» What needs to be done: The answer should be an exact repeat of the stretch of material below from the line containing "cancer tissue displays" through the line containing "image of normal".

» Provided data:

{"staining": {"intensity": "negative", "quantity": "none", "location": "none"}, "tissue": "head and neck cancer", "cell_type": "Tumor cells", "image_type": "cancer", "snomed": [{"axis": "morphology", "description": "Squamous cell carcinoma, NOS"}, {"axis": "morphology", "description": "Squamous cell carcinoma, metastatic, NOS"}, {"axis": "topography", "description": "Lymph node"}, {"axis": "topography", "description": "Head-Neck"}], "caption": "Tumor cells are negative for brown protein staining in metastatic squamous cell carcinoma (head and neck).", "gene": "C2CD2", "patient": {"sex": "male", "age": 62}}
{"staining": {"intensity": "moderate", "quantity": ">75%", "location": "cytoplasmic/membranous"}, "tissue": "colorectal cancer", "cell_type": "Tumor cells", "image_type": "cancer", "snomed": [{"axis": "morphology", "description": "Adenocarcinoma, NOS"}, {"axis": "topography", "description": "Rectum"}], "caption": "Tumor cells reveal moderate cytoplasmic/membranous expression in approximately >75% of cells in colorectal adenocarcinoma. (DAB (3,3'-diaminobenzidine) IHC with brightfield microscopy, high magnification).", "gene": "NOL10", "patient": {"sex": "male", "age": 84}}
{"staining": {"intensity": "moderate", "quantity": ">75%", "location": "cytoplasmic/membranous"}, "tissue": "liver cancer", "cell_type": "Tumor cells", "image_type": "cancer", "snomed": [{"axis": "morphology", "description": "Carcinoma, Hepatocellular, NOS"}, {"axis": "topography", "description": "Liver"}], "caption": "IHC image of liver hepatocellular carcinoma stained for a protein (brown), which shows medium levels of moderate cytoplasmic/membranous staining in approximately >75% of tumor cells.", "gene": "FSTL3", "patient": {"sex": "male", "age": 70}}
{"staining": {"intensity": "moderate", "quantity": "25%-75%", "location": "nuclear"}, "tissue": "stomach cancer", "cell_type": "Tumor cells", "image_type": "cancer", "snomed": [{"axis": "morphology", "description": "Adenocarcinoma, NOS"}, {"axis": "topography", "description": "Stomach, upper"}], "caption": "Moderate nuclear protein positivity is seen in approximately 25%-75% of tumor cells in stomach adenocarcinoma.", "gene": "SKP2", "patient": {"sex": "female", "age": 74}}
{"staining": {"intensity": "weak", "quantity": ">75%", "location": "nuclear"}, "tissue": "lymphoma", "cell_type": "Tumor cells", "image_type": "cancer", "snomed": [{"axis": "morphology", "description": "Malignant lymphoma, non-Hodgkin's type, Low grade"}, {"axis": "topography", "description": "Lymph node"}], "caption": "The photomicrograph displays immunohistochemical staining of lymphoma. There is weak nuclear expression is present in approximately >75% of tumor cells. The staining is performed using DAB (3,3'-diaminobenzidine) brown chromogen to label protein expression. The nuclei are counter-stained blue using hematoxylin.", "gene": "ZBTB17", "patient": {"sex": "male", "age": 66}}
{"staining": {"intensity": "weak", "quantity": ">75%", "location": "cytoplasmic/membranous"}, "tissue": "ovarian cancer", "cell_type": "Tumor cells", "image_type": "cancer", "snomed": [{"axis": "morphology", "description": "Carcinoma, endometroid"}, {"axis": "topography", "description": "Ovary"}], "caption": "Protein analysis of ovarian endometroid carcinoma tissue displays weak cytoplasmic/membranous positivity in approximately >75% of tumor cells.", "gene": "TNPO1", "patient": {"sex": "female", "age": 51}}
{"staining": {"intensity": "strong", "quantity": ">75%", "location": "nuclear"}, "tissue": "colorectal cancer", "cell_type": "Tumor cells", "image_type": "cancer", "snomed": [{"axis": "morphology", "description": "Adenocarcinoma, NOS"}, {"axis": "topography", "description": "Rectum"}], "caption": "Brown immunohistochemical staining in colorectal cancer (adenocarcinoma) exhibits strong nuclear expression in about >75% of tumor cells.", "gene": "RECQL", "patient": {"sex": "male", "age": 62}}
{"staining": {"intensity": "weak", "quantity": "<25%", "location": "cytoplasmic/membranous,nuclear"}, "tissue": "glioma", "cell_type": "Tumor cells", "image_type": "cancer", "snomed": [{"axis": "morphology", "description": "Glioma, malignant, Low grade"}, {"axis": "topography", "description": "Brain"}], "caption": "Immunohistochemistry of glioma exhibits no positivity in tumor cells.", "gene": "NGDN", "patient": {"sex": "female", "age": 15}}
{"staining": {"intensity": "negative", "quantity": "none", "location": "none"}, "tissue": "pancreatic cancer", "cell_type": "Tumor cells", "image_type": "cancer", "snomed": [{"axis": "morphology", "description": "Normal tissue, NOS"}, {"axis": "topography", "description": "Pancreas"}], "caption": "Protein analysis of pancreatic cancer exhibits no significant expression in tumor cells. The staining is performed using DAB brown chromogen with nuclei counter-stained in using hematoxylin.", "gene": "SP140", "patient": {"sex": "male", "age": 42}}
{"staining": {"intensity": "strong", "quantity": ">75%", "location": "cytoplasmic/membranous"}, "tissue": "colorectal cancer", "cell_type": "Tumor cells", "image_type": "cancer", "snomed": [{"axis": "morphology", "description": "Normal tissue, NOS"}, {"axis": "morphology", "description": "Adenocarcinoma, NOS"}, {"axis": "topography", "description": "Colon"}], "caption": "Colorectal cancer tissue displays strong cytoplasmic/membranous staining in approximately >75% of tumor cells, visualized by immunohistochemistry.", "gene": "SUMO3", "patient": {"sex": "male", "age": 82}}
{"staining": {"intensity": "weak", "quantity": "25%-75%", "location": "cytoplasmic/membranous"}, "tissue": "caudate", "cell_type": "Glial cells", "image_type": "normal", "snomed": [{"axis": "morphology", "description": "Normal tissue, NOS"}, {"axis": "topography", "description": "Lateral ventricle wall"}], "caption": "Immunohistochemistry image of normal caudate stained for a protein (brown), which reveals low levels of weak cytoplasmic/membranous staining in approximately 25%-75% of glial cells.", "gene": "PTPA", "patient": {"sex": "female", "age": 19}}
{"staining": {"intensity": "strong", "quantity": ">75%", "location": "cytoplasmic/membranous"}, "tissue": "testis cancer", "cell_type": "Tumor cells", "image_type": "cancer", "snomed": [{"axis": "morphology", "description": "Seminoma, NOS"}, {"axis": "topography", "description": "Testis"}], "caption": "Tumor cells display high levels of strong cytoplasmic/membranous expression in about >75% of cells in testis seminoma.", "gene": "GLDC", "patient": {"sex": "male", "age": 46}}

» The completed task:
{"staining": {"intensity": "strong", "quantity": ">75%", "location": "cytoplasmic/membranous"}, "tissue": "colorectal cancer", "cell_type": "Tumor cells", "image_type": "cancer", "snomed": [{"axis": "morphology", "description": "Normal tissue, NOS"}, {"axis": "morphology", "description": "Adenocarcinoma, NOS"}, {"axis": "topography", "description": "Colon"}], "caption": "Colorectal cancer tissue displays strong cytoplasmic/membranous staining in approximately >75% of tumor cells, visualized by immunohistochemistry.", "gene": "SUMO3", "patient": {"sex": "male", "age": 82}}
{"staining": {"intensity": "weak", "quantity": "25%-75%", "location": "cytoplasmic/membranous"}, "tissue": "caudate", "cell_type": "Glial cells", "image_type": "normal", "snomed": [{"axis": "morphology", "description": "Normal tissue, NOS"}, {"axis": "topography", "description": "Lateral ventricle wall"}], "caption": "Immunohistochemistry image of normal caudate stained for a protein (brown), which reveals low levels of weak cytoplasmic/membranous staining in approximately 25%-75% of glial cells.", "gene": "PTPA", "patient": {"sex": "female", "age": 19}}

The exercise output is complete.